**Prompt:** Search term "index": please show all lines in the listing that contain it.

**Excerpted data:**
-*-*-

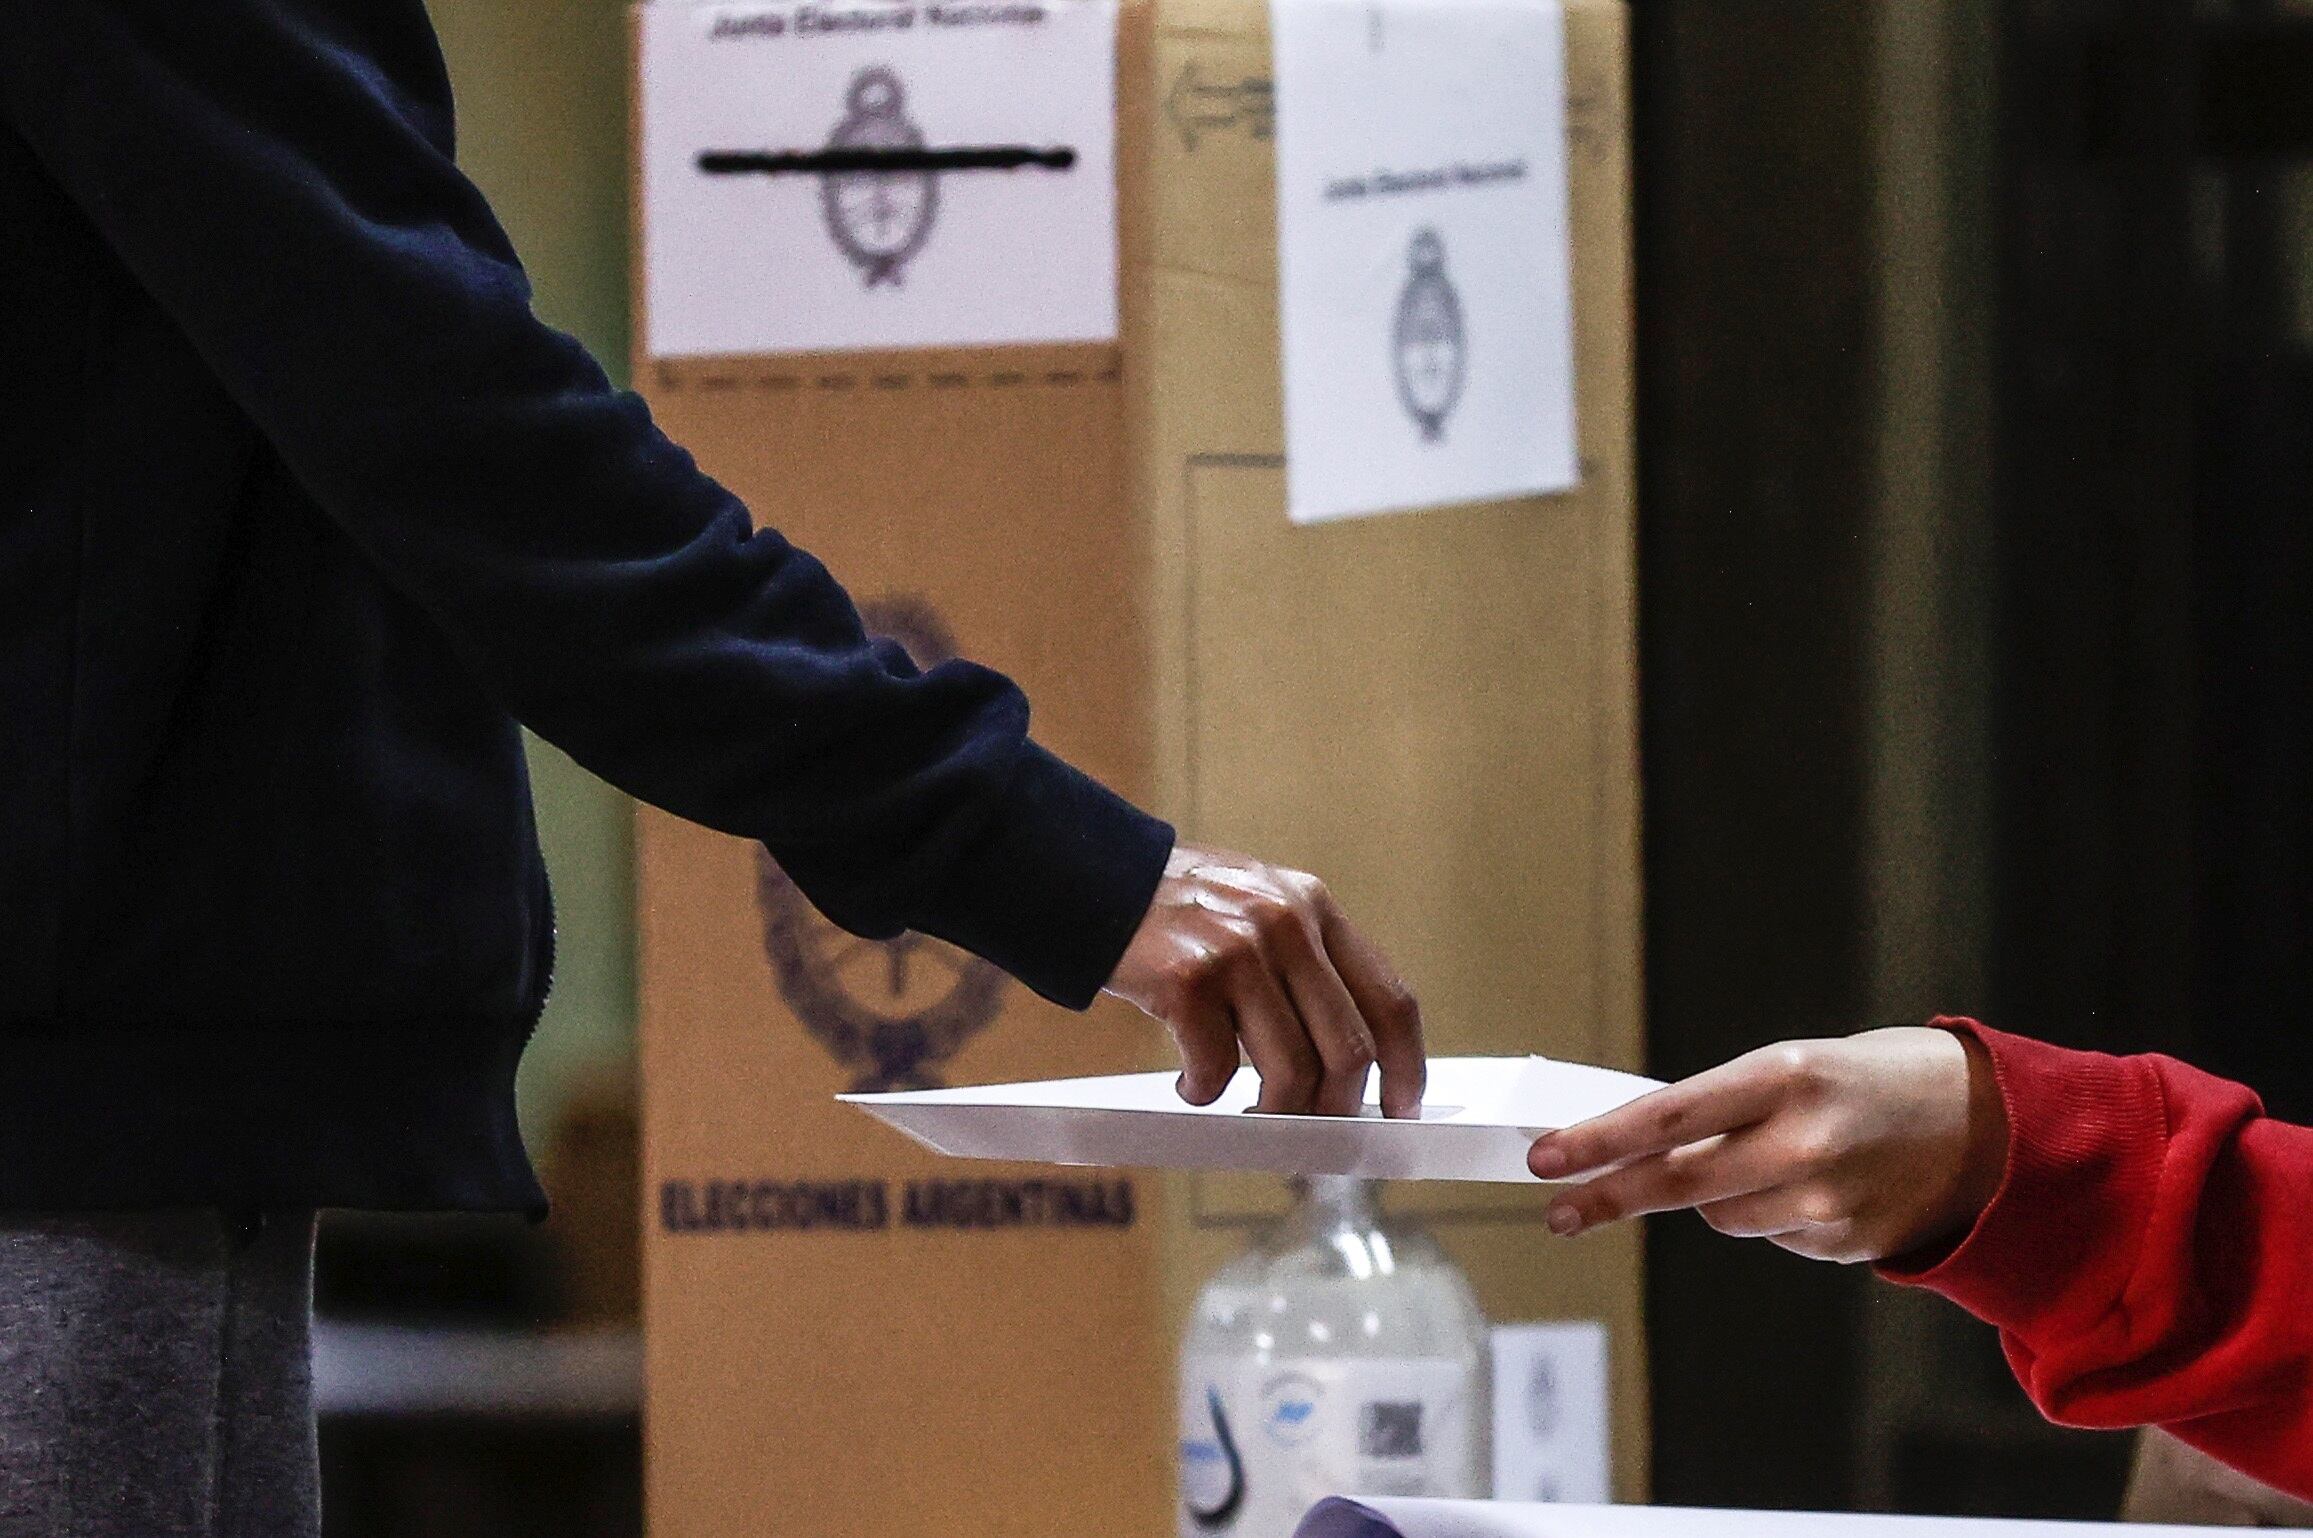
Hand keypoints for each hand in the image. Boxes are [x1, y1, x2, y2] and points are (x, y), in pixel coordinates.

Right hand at [1103, 843, 1425, 1117]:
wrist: (1089, 874)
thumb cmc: (1175, 907)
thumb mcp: (1258, 905)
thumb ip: (1304, 961)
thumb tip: (1350, 1061)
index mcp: (1314, 907)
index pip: (1389, 999)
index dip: (1407, 1067)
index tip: (1402, 1109)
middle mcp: (1287, 924)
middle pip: (1348, 1050)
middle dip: (1337, 1110)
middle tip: (1315, 1133)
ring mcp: (1239, 952)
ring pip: (1290, 1073)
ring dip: (1273, 1113)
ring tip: (1246, 1111)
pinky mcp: (1188, 980)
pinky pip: (1217, 1069)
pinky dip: (1204, 1093)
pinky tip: (1189, 1085)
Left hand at [1525, 1027, 2008, 1262]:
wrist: (1996, 1126)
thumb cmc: (1880, 1080)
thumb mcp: (1798, 1067)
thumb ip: (1727, 1107)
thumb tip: (1641, 1144)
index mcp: (1786, 1076)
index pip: (1669, 1114)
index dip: (1600, 1141)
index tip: (1548, 1158)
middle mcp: (1804, 1141)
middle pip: (1679, 1183)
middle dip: (1609, 1196)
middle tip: (1558, 1208)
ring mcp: (1827, 1200)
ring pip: (1721, 1216)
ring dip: (1717, 1196)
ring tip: (1775, 1160)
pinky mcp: (1847, 1244)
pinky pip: (1773, 1236)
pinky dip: (1775, 1216)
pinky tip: (1821, 1186)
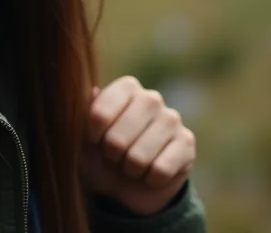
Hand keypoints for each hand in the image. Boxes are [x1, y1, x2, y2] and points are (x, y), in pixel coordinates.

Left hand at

-*-*-

**Task output:**
index mcp: (1314, 907)
index pip: (1389, 999)
index dip: (1407, 1067)
index tip: (1402, 1109)
index mcp: (1786, 1076)
index pip: (1669, 1114)
index dip: (1600, 1141)
index tip: (1548, 1158)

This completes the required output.